Directions:
Nothing but the lines from the one that contains "новые уязвимости. Сильный" to the end of the records should be printed, both ends included, exactly as given.

Source data:

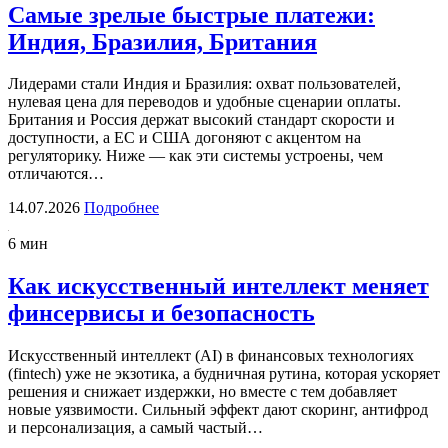
Самые зрелые быстрые платежи:
Индия, Бразилия, Британия
Лидерами стали Индия и Бразилия: охват пользователей,
нулевая цена для переводов и удобные сценарии оплаты.
Британия и Россия держат высокий стандарт скорости и
доступности, а ЕС и США догоняют с акцентом на
регуляторику. Ниже — как эти системы устроены, чем
отличаются…
14.07.2026
Подробнее
6 мин
Как искусственный интеллект меняет
финсервисы и безопасность
Искусственный интеллект (AI) в финансовых технологиях
(fintech) уже не экзотика, а будничная рутина, которая ускоряет
решения и снижает издержки, но вместе с тем добавляет
новые уязвимости. Сильный эффект дают скоринг, антифрод
и персонализация, а самый частый…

Problem solution:
новые уязвимости. Сильный эффект дают скоринг, антифрод
и персонализация, а самый частый…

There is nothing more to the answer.